Quelques jours plus tard, j’ai découvert cette splendide petite fille sur des photos
que l’association m’avait envoyées et je me suis sentie mère sur-le-champ ! Aussi incroyable que cela puisse paraître, mon corps lui-même a commencé à s’arrondir ! Malgré cela, j’étais un peu inquiète : ma fille paraissait très maigre et son regard sombre et dense n’avait rien de la candeur ni de l’innocence de l’enfance. En voyant cette petite fille, j’étais émue : j’avais envie de la serrer immédiatement dans mes bras, mais elle semblait distante, si méfiante ! Il m’avait fallu des heures avant de briser la glace et obtenir qu’elle consente enfin à glisser sa petite main dans la mienne, signe qu’elle m’acceptait comme sa future maman. Son passé trouble, je ne l’ai en fait découvert que la veille de mon retour en France, et encore partiellement. Je venais juste de signer les papiers de l’adoption. Dans la chambre de l’hôtel, j’ai parcouru ces lignes ! Je n’ai plus vraiment les mots aujourd’hui pour décrire l’effroi que j’ai ressenti en les lisant : Rina, la mère biologique de Nastia, se prostituait et ma fille avait assisté à des scènes inimaginables pour un enfant de son âge ! En larmes, je me suis demandé si j’allais être capable de la rendre heureuse…

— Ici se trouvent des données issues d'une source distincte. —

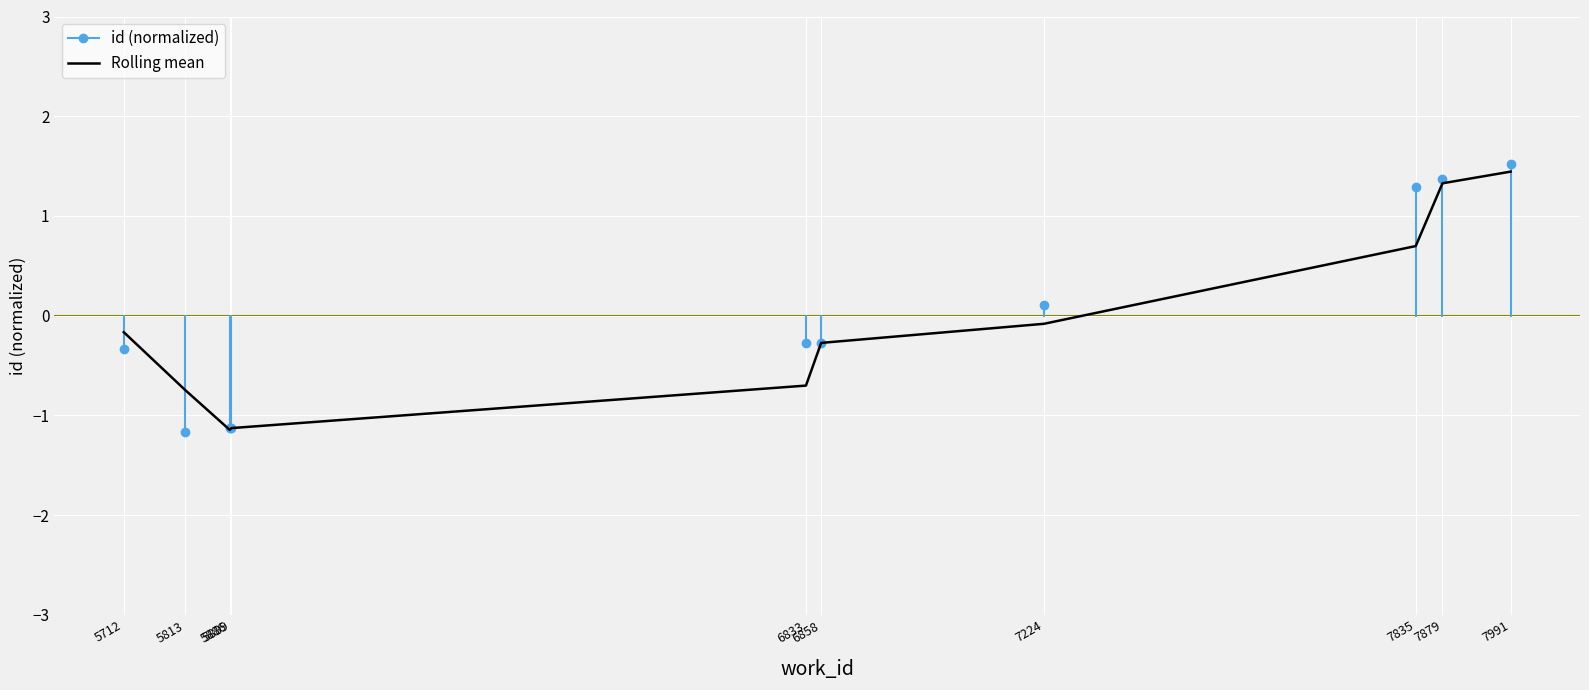

Read the value at 7835.

0.7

L’adoption n’est pas toujours une voie facile, mais elle mérite d’être vécue
Bien sûr, mes craintes se sont confirmées ! Très peu de temps après notre arrivée en France, Nastia a commencé à avoir un comportement de plus en plus étrange. Je la retrouvais très souvent en proie à des paniques incroyables. Et certains jours, elle me demandait de la battre avec une ceinture ! C’est ainsi que le passé de ma fille s’est révélé peu à peu à moi. Sa mère, en plus de la faire participer à ses passes, la frappait régulièrement. Nastia avait si peur qu’elle vienne la chercher pour la ramener en Russie ! Pour l’aider à sortir de sa torpeur, j’ai redoublé de patience et, surtout, je me suis fait aider de spécialistes.
Malgré ses terribles blessures, elle a appris rapidement le français.
Elle qui n’avait jamais pu aller à l’école en Russie en rêvait tellement. Elle s’est vite révélée une élève assidue et exemplaire ! En la voyant prendre goût petit à petit à sa nouvelle vie, j’ai enfin commencé à prendre confiance en mes talents de maman. Aussi, impossible d’oublier ce jour où Nastia a décidé de porter le prénom que j’avais choisi pour elle : Hazel ! Ma fille m’a alors expliqué que, dans Hazel, il y avait « ailes », signe qu’elle s’envolait vers une nouvelle vie. Et c’est à ce moment-là, précisément, que j’ai su qu’elle était sauvée. Hazel avait alors 9 ans. Aujourd’hui, du haut de ses 27 ans, ma fille a pris son envol pour vivre sa vie de femme ! Elle enseigne le français à des élèves de lycée. Je suis si fière de son parcours ! J’ai donné le maximum pour panser ses blessures. J’aurais aimé les lui faire oublier complètement… Mais il lui arrive encore de replonger dans la noirceur de cette enfance meurtrie. Puis elle remonte la pente. L’adoption n’est pas une voie facile, et encore moins pour une femme célibataire, mais lorsqu’elle scelle le destin de deux êtres qui avaient besoin l’un de l’autre, elle mérite mille fois d’être vécue.